-- TEXT EXCERPT --
The dynamic nature of problems is a factor that is extrinsic and is unlikely to cause complexity in data modeling. If user requirements are constantly changing, it may cause additional work for the designer, but will probably not directly add to the cognitive complexity of data modeling. In fact, the data aspect of an application is relatively stable because requirements change usually affect the interface (front tier) and application (middle tier) instead of the database (back end).

3.5 Time delay

In data modeling problems, there is a delay between the action taken and the response or the appearance of consequences. This is a not a problem in query writing, but is certainly a problem in data modeling. In query writing, because of immediate feedback and a fair amount of flexibility in breaking down a query into manageable parts, the cognitive complexity of a problem can be controlled (Fig. 5). In data modeling, there is a large time gap between modeling and implementation, and the consequences of a bad design are not immediately apparent. Time delay may not directly cause complexity, but it certainly exacerbates the deleterious effects arising from a bad data model.

-- DATA RECORDS --
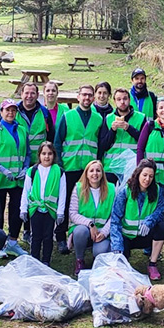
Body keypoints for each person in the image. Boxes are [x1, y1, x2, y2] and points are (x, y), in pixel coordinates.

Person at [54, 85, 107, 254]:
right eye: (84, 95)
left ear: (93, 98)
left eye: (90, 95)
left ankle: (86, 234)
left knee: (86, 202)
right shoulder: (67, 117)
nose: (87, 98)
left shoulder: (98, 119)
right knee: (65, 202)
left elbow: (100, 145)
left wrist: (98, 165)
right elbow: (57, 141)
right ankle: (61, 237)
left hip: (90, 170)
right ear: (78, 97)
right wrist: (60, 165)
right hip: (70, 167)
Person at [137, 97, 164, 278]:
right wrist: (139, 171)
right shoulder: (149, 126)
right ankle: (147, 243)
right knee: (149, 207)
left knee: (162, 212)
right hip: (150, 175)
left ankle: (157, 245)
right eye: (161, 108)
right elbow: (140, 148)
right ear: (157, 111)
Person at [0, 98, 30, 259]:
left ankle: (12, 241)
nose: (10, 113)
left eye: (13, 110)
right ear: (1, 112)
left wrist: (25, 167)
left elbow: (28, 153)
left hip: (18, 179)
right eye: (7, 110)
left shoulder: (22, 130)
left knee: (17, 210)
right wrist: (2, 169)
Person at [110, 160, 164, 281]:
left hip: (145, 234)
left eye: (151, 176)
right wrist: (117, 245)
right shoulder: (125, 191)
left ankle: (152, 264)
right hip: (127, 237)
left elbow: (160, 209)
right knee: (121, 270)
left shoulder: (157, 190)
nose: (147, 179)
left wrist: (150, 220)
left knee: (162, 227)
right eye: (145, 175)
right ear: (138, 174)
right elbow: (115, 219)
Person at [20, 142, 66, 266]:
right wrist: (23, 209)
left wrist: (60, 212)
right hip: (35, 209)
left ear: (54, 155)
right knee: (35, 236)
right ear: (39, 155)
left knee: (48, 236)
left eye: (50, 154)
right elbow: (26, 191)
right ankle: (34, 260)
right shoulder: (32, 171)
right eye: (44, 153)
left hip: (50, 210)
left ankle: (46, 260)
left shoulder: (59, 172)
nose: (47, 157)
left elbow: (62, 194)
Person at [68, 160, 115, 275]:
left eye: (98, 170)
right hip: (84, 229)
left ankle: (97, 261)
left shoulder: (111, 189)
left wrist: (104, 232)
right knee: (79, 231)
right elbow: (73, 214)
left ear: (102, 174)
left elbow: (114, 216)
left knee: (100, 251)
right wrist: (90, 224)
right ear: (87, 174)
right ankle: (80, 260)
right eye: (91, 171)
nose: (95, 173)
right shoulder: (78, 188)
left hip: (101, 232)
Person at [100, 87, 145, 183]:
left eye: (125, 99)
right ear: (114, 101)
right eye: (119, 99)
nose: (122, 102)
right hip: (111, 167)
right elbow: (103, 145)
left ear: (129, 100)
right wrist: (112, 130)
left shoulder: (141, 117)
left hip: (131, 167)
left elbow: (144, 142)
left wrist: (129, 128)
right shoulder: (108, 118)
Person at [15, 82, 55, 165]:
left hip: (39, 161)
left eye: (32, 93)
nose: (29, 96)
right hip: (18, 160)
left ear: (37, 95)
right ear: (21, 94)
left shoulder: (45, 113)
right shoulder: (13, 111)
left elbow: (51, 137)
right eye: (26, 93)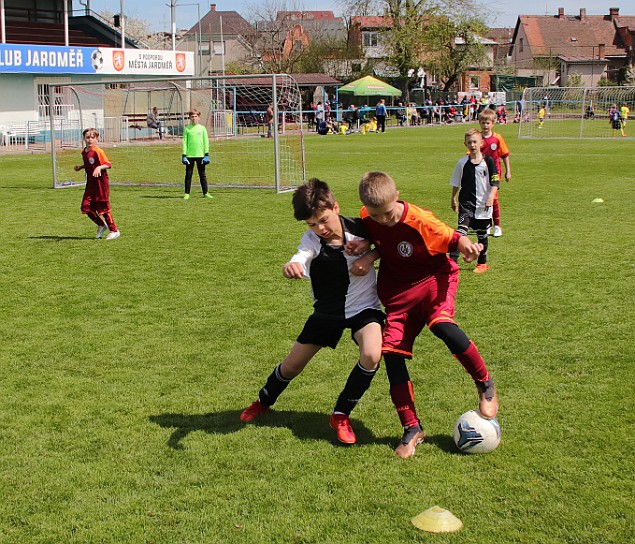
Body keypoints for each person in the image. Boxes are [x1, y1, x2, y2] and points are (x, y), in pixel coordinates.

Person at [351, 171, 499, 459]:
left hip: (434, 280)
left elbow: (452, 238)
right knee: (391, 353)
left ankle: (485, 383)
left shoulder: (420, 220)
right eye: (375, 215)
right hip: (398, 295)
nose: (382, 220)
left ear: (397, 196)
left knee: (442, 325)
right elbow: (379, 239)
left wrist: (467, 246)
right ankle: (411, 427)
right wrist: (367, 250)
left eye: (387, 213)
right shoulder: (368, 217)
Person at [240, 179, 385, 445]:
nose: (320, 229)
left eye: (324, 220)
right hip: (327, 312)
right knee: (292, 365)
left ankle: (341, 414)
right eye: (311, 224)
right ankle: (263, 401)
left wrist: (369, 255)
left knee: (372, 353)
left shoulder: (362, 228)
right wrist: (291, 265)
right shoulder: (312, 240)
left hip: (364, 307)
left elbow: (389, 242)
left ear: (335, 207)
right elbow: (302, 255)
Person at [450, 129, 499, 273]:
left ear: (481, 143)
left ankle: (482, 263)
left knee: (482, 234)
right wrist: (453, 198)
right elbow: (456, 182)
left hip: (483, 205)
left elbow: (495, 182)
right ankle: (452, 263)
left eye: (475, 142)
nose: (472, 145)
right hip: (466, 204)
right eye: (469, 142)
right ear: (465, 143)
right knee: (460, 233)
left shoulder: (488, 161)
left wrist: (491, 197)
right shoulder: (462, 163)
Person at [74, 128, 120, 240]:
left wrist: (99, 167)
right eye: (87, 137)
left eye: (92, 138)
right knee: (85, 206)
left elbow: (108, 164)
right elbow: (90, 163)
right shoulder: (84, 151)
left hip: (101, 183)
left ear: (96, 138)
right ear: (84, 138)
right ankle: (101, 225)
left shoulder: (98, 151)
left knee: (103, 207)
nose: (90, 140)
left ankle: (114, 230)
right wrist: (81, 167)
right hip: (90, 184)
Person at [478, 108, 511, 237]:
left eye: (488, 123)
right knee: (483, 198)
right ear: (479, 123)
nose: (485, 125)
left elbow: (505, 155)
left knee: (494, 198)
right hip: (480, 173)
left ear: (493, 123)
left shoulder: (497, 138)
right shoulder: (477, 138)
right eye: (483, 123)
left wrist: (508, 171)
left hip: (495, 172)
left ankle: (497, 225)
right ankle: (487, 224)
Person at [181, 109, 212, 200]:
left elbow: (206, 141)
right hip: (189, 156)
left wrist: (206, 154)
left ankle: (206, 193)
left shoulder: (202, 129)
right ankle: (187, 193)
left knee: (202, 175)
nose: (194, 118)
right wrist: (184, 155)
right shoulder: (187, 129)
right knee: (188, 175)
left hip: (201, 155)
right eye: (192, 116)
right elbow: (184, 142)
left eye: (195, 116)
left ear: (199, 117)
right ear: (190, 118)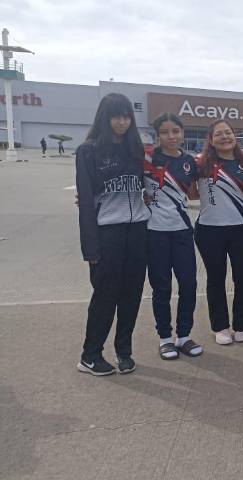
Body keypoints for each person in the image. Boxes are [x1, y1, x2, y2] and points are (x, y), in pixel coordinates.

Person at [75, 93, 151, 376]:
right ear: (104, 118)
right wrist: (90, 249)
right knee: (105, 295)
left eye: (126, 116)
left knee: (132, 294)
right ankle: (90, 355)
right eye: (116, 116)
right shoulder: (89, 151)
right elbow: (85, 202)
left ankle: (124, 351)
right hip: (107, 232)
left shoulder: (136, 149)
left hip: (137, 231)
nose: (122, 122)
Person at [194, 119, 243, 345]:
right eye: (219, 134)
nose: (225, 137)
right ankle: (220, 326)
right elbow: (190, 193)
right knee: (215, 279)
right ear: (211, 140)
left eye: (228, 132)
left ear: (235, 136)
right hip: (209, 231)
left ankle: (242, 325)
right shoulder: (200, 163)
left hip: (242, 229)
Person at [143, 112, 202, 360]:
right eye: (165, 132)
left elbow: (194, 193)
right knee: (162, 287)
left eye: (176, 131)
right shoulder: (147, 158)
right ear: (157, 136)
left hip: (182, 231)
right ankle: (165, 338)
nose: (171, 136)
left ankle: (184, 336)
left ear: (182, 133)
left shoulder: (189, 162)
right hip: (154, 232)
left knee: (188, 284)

-- TASK OBJECTIVE --
Resume the passage on cognitive complexity in data modeling, starting after its last sentence.

-- SOLVED EXERCISE --
https://static-content.springer.com/image/art%3A10.1007%2Fs00766-006-0040-y/MediaObjects/766_2006_40_Fig5_HTML.gif
Fig. 5

A comparison of time delay involved in query writing and data modeling

4 Design complexity

In User Centered System Design, Norman and Draper [33] have included articles that list important design principles for objects used everyday. There are additional principles suggested by Nielsen and Molich [34]. From Norman’s [35] list of good design principles, we can deduce the following elements of complexity: insufficient information, extensive use of memory, no visual display of what actions are possible, no mental aids, no visual feedback, response incompatibility, lack of constraints, no flexibility for error, and no standards. The factor insufficient information is ignored because it is assumed that the relevant user requirements are available. Even when information is complete, data modeling is a complex problem. The factor no visual feedback is generalized to the factor no direct feedback, and the factor no visual display of what actions are possible is generalized to the more generic no visual display. The factors response incompatibility and no standards are considered irrelevant to the context.

4.1 Extensive use of memory

According to Miller [20], memory overload can occur anytime the number of items (or chunks) to be tracked exceeds the magic number seven. Given that the number of items can easily exceed seven, the main cause of memory overload is connectivity, which has been discussed under problem solving factors in the previous section. Since a limited number of entities can result in large number of possible relationships, far greater than the magic number seven, it requires effort-managing strategies to reduce the load on memory. Memory overload can also be caused in determining cardinality especially of higher degree relationships. The extensive use of memory limitation factor together with the connectivity factor mentioned under problem solving can sharply exacerbate cognitive complexity.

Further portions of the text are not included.